Text messages from press row . . .
Nakedly ambitious, or ambitiously naked, little-known U.S. tennis player Ashley Harkleroad made news this week at the French Open, announcing that she had posed nude for the August issue of Playboy. . . .
Other athletes who have bared all for the magazine include Amanda Beard, Katarina Witt and former UCLA high jumper Amy Acuff. . . .
Growing up in Flintstone, Ga., Harkleroad was nicknamed Pebbles. . . .
Yabba dabba doo. . . .
At the Indy 500, another ambitious woman, IndyCar superstar and swimsuit pinup Danica Patrick, looked as if she were ready to show us her fists. . . .
Anyone who has experienced road rage probably wonders the same thing: What was the petite Patrick going to do if she’d reached Ryan Briscoe? . . .
As Bob Kravitz noted in the Indianapolis Star, “She wasn’t walking down pit row as much as she was pounding the pavement, even tossing her gloves like a National Hockey League-quality enforcer.” . . .
Speaking of the NHL, you just knew the Pittsburgh Penguins were in for an uphill battle against the Detroit Red Wings when goaltender Marc-Andre Fleury, leading his team onto the ice before Game 1, fell flat on his face. . . .
Finally, after Game 3, the Penguins have hope and Crosby. . . .
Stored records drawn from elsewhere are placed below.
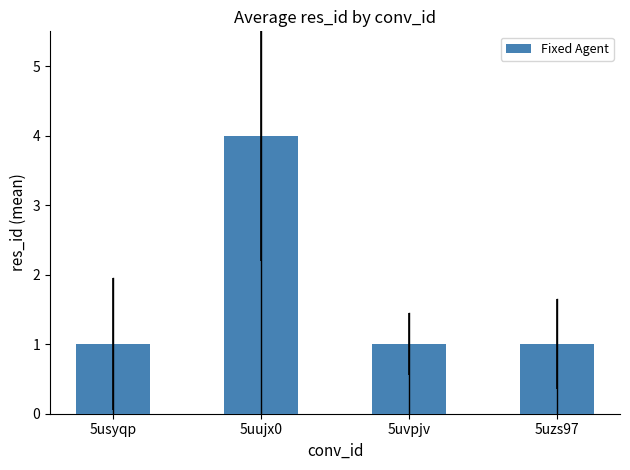

Which label corresponds to the largest value in the chart?

5uujx0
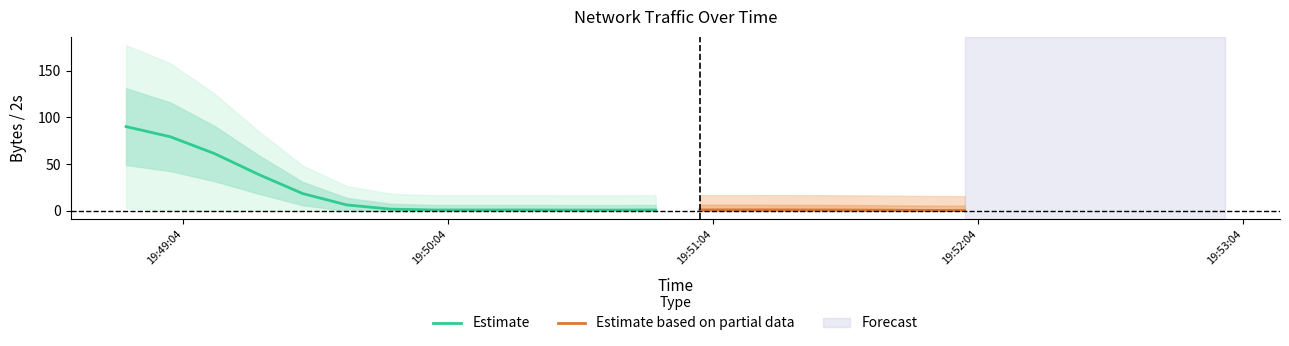

How many points are lower than both their immediate neighbors (excluding endpoints)?

6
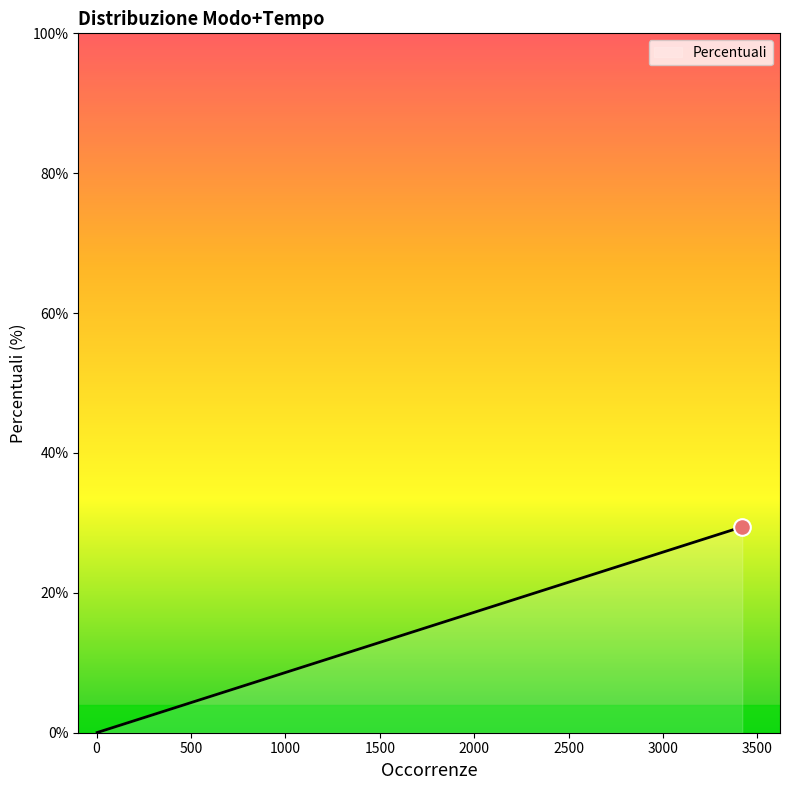

What is the average value?

5.0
The team with the home-ice advantage has won the Stanley Cup finals every year the playoffs have been contested since 1997. . . .
If Brent Barry continues his motion toward the basket at the end of Game 4 on Tuesday night at San Antonio, Derek Fisher is probably called for a foul, Barry perhaps makes three free throws and Kobe Bryant is second-guessed from coast to coast for his ill-advised drive to the basket moments earlier. . . .
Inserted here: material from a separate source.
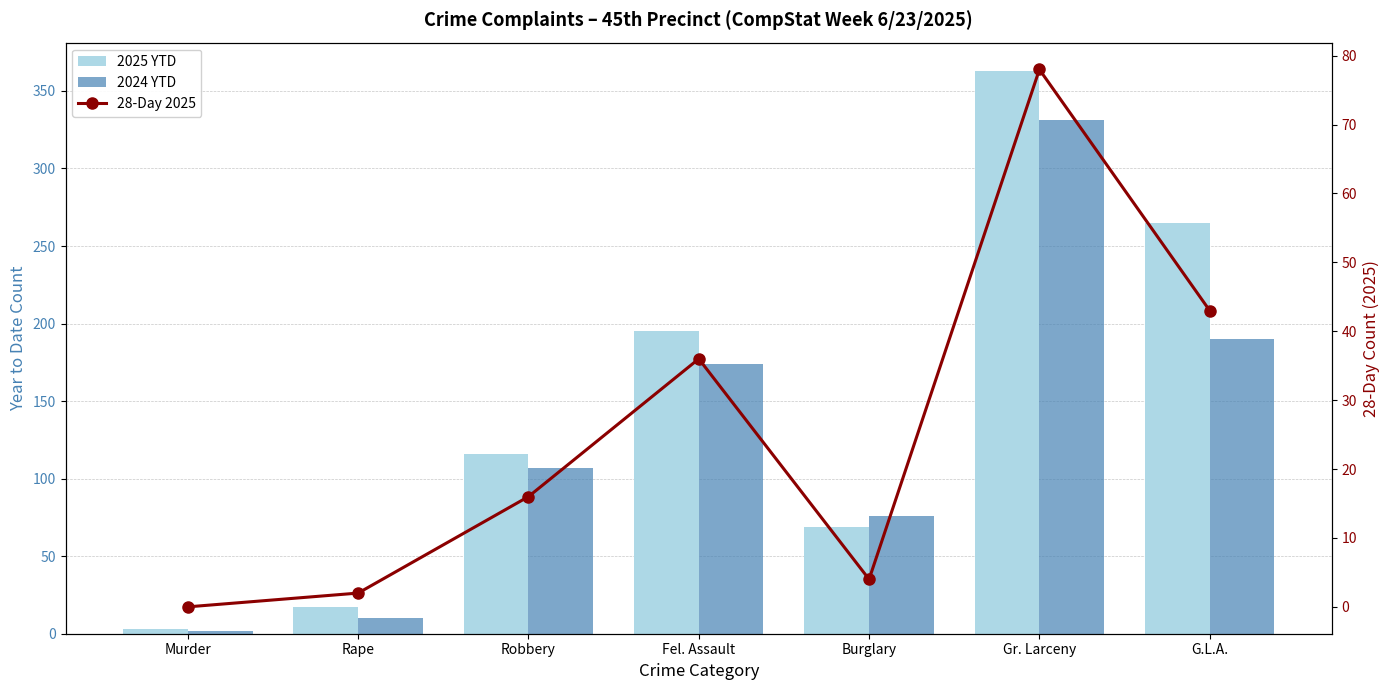

Rank the series by their average value, from lowest to highest.

28-Day 2025, 2024 YTD, 2025 YTD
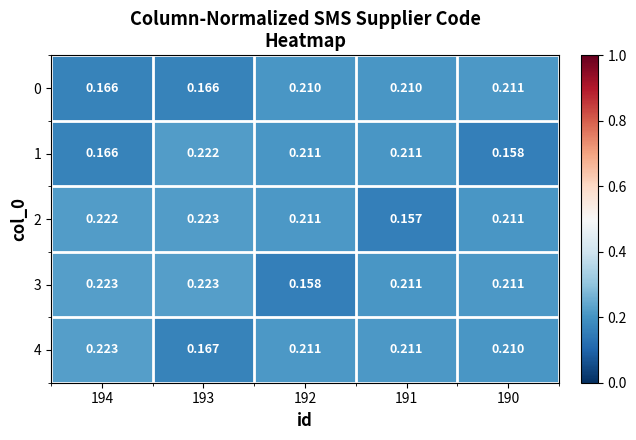

What is the smallest value displayed?

0.2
By the way, if the last-second play had unfolded the same way in the game’s opening seconds, is there any doubt a foul would have been called? . . .
Barry and Antonio McDyess, who helped carry the Detroit Pistons to a series-leveling Game 4 victory over the Boston Celtics on Monday night, are linked by a 1995 trade that brought Barry to the Clippers. . . .
After making McDyess the No. 2 pick in the 1995 draft, the Clippers traded the former Alabama forward to the Denver Nuggets for Rodney Rogers and Barry, a former Oregon State playmaker who was the 15th pick that year. . . .
Not since 1961 have the Lakers won three games in the Western Conference finals without going on to win the series and reach the NBA Finals. . . .
That was so long ago that the Lakers were still new to Los Angeles, Jerry West was a fresh-faced rookie from West Virginia and Phil Jackson was a (presumably) clean-shaven high school sophomore in Williston, N.D. . . .
Since then, the Lakers have reached the West finals 27 more times. . . .
When Arte Moreno and the Angels play host to the 2010 All-Star game, they may have a hard time coming up with a better idea than this: All 64 living members of the Hall of Fame have been invited to this year’s game at Yankee Stadium. . . .
Dodgers left-hander Clayton Kershaw, impressive in striking out the side Sunday in the first inning of his major league debut, averaged more than two strikeouts an inning during his senior season at Highland Park High outside Dallas, where he was the USA Today and Gatorade national high school player of the year. . . .
That was two years ago. . . .
UCLA, Long Beach State and Cal State Fullerton will play locally when the NCAA baseball tournament kicks off Friday, but perhaps the most interesting game for fans hoping to catch a glimpse of a rising star will pit San Diego and California at Blair Field in Long Beach, where Brian Matusz is expected to start for San Diego. . . .
Matusz, a 6-foot-5 left-hander from Cave Creek, Ariz., is projected to be a top-five pick June 5 in baseball’s annual first-year player draft. . . .
Little-known fact: Rudy Tomjanovich and Kermit Washington, forever linked as the principals in probably the most horrific on-court incident in NBA history, both were drafted by Pete Newell, Tomjanovich going to the then-San Diego Rockets in 1970 and Washington to the Lakers three years later. . . .
Greg Newell, a former Pepperdine basketball player and youngest son of the former Cal coach and NBA executive, was an eighth-grader in 1970 and says he was so upset when the Rockets used the No. 2 pick to take Tomjanovich instead of Pete Maravich, his favorite player, that he didn’t speak to his father for weeks. . . .
Those who know Greg realize it’s probably no exaggeration.